All lines from the one containing "For every layout" down to the final line of the entries below: return them exactly.
■ ■ ■ ■
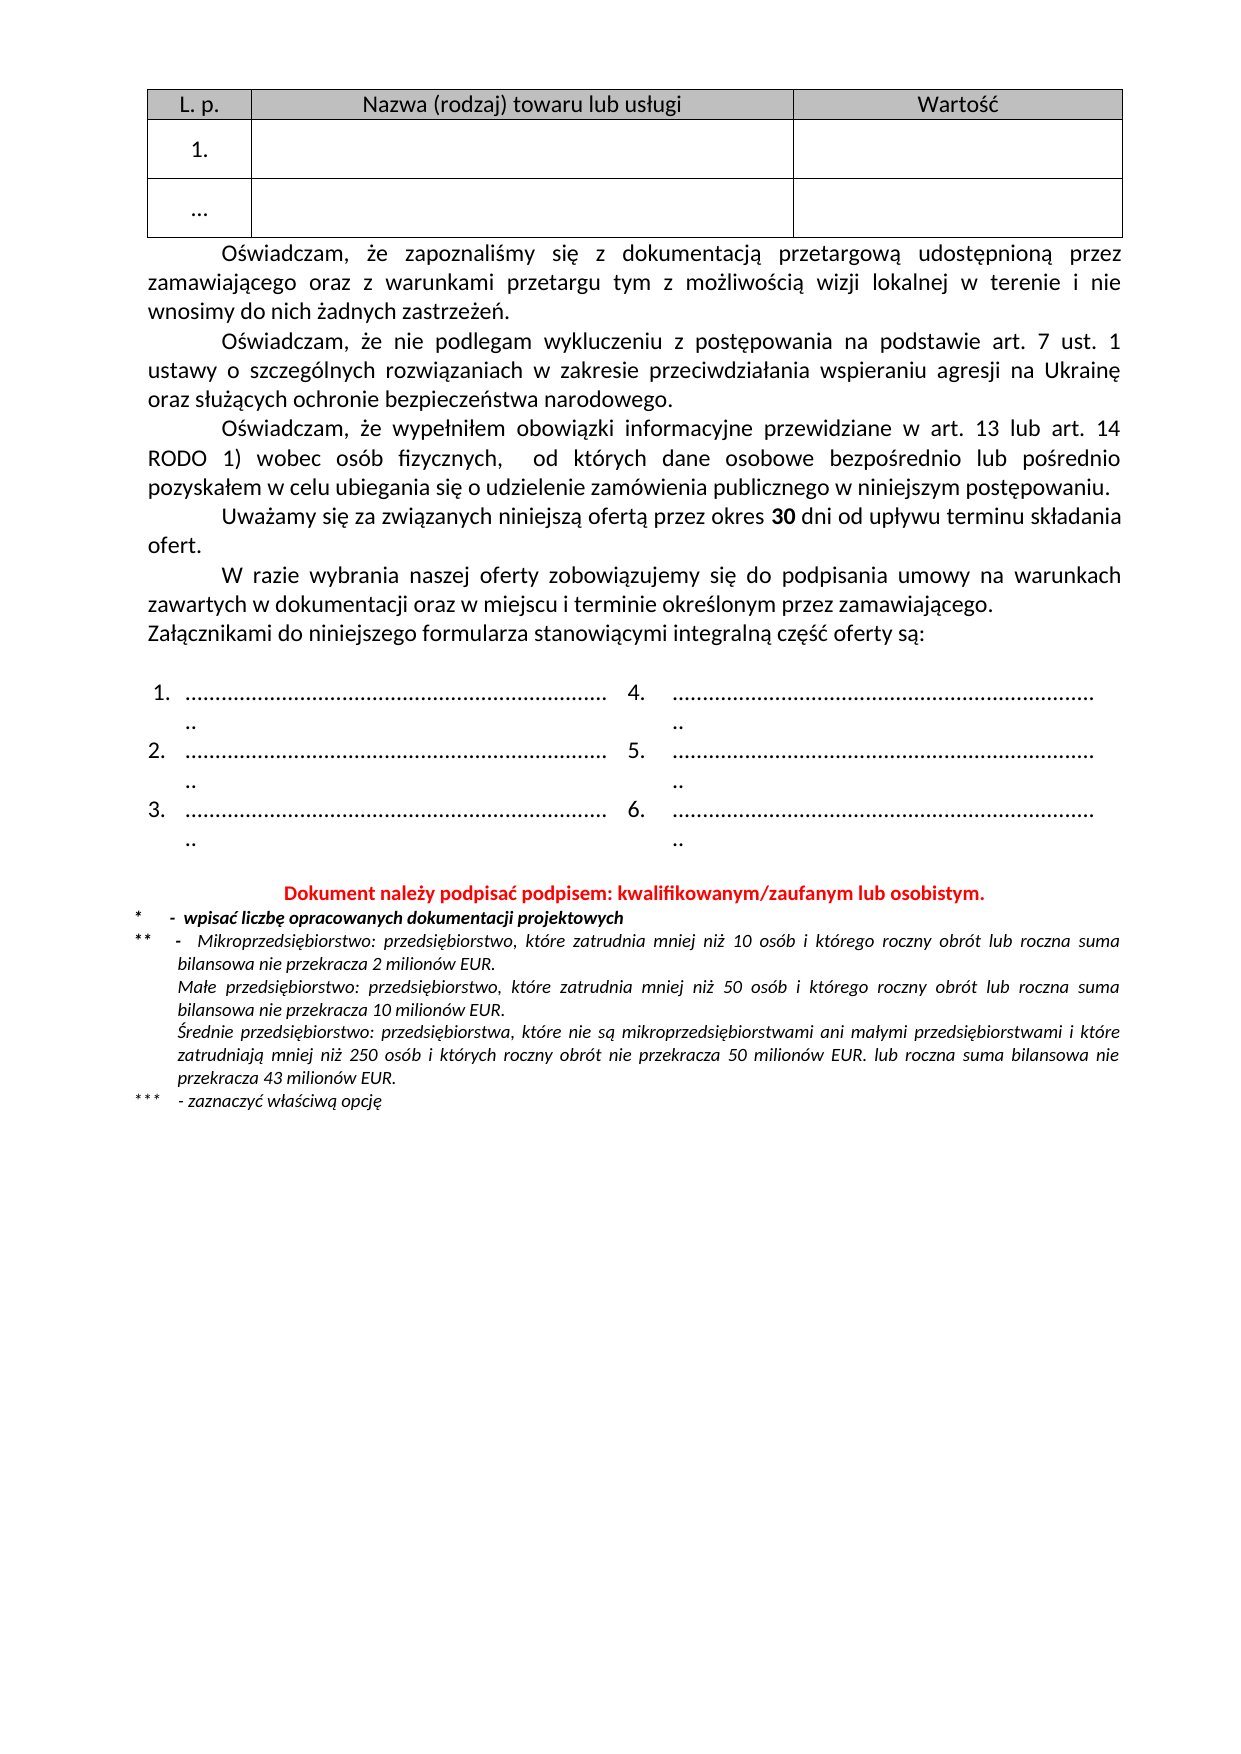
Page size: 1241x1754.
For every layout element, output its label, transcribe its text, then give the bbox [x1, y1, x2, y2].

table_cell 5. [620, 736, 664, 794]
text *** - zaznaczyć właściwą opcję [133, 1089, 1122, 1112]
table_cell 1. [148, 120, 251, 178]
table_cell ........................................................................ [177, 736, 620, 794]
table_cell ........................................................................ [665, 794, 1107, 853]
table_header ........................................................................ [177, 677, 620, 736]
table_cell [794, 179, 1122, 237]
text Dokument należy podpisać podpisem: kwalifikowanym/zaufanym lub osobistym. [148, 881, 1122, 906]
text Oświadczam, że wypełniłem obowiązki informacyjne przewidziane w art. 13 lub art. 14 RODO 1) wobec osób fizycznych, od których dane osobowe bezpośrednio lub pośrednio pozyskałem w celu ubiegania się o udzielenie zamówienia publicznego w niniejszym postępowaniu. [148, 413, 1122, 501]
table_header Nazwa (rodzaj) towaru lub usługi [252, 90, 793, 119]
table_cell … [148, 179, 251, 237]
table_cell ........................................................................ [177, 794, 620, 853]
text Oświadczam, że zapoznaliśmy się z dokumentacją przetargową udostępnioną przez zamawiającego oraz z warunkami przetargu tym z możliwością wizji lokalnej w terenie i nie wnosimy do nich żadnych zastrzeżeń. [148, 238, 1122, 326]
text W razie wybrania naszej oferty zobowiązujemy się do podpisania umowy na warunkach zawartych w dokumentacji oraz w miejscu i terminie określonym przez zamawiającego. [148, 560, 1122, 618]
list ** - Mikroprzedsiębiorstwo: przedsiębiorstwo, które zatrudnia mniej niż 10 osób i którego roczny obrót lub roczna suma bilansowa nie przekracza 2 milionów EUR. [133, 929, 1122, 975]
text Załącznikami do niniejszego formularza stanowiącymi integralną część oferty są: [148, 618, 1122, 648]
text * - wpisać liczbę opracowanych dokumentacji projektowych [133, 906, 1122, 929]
■ ■ ■ ■
__Output below__:
For every layout element, output its label, transcribe its text, then give the bbox [x1, y1, x2, y2].

table_cell 5. [620, 736, 664, 794]
text *** - zaznaczyć właściwą opcję [133, 1089, 1122, 1112]
table_cell 1. [148, 120, 251, 178]
table_cell ........................................................................ [177, 736, 620, 794]
table_cell ........................................................................ [665, 794, 1107, 853]
table_header ........................................................................ [177, 677, 620, 736]
table_cell [794, 179, 1122, 237]
text Dokument należy podpisać podpisem: kwalifikowanym/zaufanym lub osobistym. [148, 881, 1122, 906]
text Oświadczam, że wypełniłem obowiązki informacyjne przewidziane w art. 13 lub art. 14 RODO 1) wobec osób fizycznych, od których dane osobowe bezpośrednio lub pośrednio pozyskałem w celu ubiegania się o udzielenie zamówienia publicznego w niniejszym postępowaniu. [148, 413, 1122, 501]
table_header Nazwa (rodzaj) towaru lub usługi [252, 90, 793, 119]
table_cell … [148, 179, 251, 237]
table_cell ........................................................................ [177, 794, 620, 853]
text Oświadczam, że zapoznaliśmy się z dokumentacją przetargową udostępnioną przez zamawiającego oraz z warunkami przetargu tym z możliwością wizji lokalnej w terenie i nie wnosimy do nich żadnych zastrzeżeń. [148, 238, 1122, 326]
text W razie wybrania naszej oferty zobowiązujemy się do podpisania umowy na warunkach zawartych w dokumentacji oraz w miejscu i terminie określonym przez zamawiającego. [148, 560, 1122, 618]
list ** - Mikroprzedsiębiorstwo: przedsiębiorstwo, które zatrudnia mniej niż 10 osób i którego roczny obrót lub roczna suma bilansowa nie przekracza 2 milionów EUR. [133, 929, 1122, 975]
text Załącznikami do niniejszego formularza stanowiącymi integralną część oferty są: [148, 618, 1122, 648]
text * - wpisać liczbę opracowanych dokumentacji projektowych [133, 906, 1122, 929]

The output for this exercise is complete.